Money and interest toward using generative AI solutions to streamline costs, increase efficiency, and scale organizations is flowing. The best ways voice assistants can help companies and marketing professionals are through integrating established customer support services and collaboration tools, as well as developing company-specific versions of those tools.

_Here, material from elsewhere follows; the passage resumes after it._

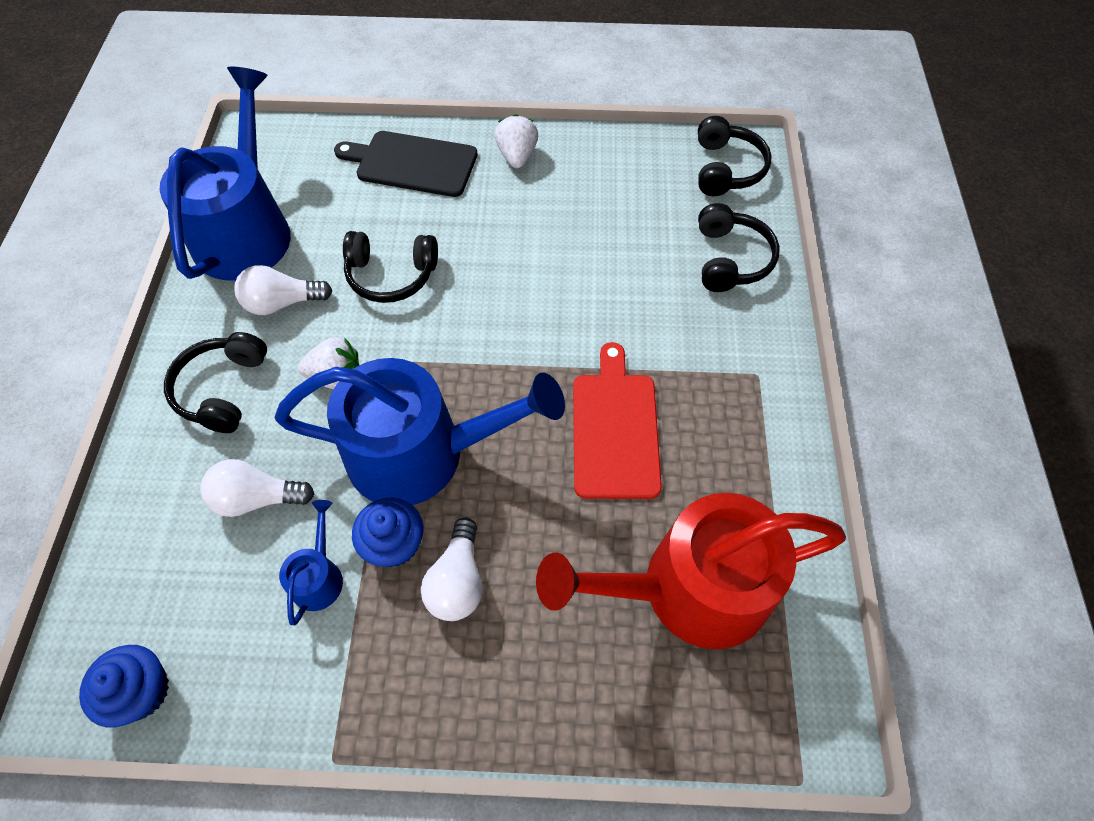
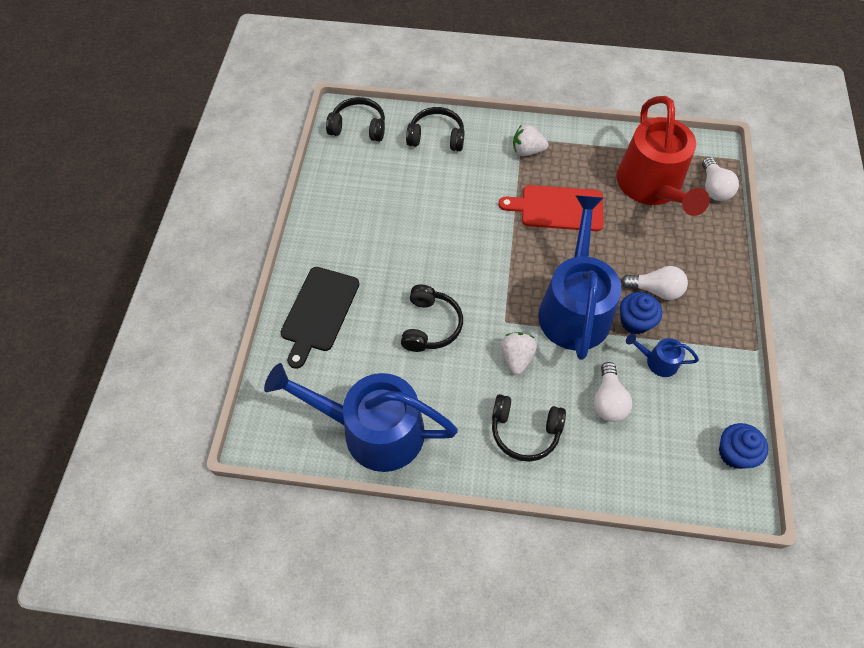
camera: 85 degrees left, 0 degrees up
(282, 303) = (449, 397): white light bulb -> white light bulb (713, 188)
(517, 156) = (324, 243): white strawberry -> white strawberry (527, 151)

  • Companies have begun integrating AI-powered voice assistants into their call centers. In many cases, these voice assistants are part of a suite of AI-powered customer support tools, including text-based chatbots. Banks and financial institutions in particular, such as Bank of America and U.S. Bank, have seen rapid adoption rates of these tools, with some banks even using voice-activated commands to perform tasks. But be warned: AI glitches and privacy concerns have left some customers wary of the tech, especially where sensitive data is concerned. Be sure to test your support voicebots thoroughly before unveiling them to the public.  
  • Businesses can use developer-centric platforms—like Google’s Dialogflow and IBM’s Watson—to help scale their operations by integrating AI across a wide array of applications, including voicebots. 
  • In August 2023, Voiceflow, a company dedicated to building and launching conversational AI agents, raised $15 million in funding. The startup has clients from established brands like Amazon, JPMorgan Chase, and The Home Depot, and is just one example of how lucrative integrating AI voice features can be.      

What is the future of voice commerce?

Voice assistants have historically been unable to convert many consistent voice commerce users due to a limited response range, no visual interface, and privacy concerns. With advances in generative AI, some problems can be smoothed out over time, but others—particularly the lack of a visual element—won’t be going away anytime soon.

What are voice assistant privacy concerns?

While progress is being made in making voice assistants more sophisticated, the tech’s always-on nature and myriad scandals over privacy issues have made it difficult for some consumers to fully trust it. 

For example, in June 2023, Amazon came under fire for “prevent[ing] parents from exercising their deletion rights under the US Children’s Online Privacy Protection Act, … [keeping] sensitive voice and geolocation data for years, and us[ing] it for its own purposes, while putting data at risk of harm from unnecessary access,” according to the Federal Trade Commission (FTC). The FTC’s fines cost Amazon a combined total of nearly $31 million, but the blow to its reputation and prospects of expanding the Alexa line (which Amazon was already on track to lose $10 billion from in 2022, according to Ars Technica) still remain to be seen.   

Consumers will fully embrace these technologies only when privacy and security issues are addressed. Firms that are developing the technologies, as well as the clients utilizing their tools, need to be transparent about their privacy policies and actively build those standards into the technology.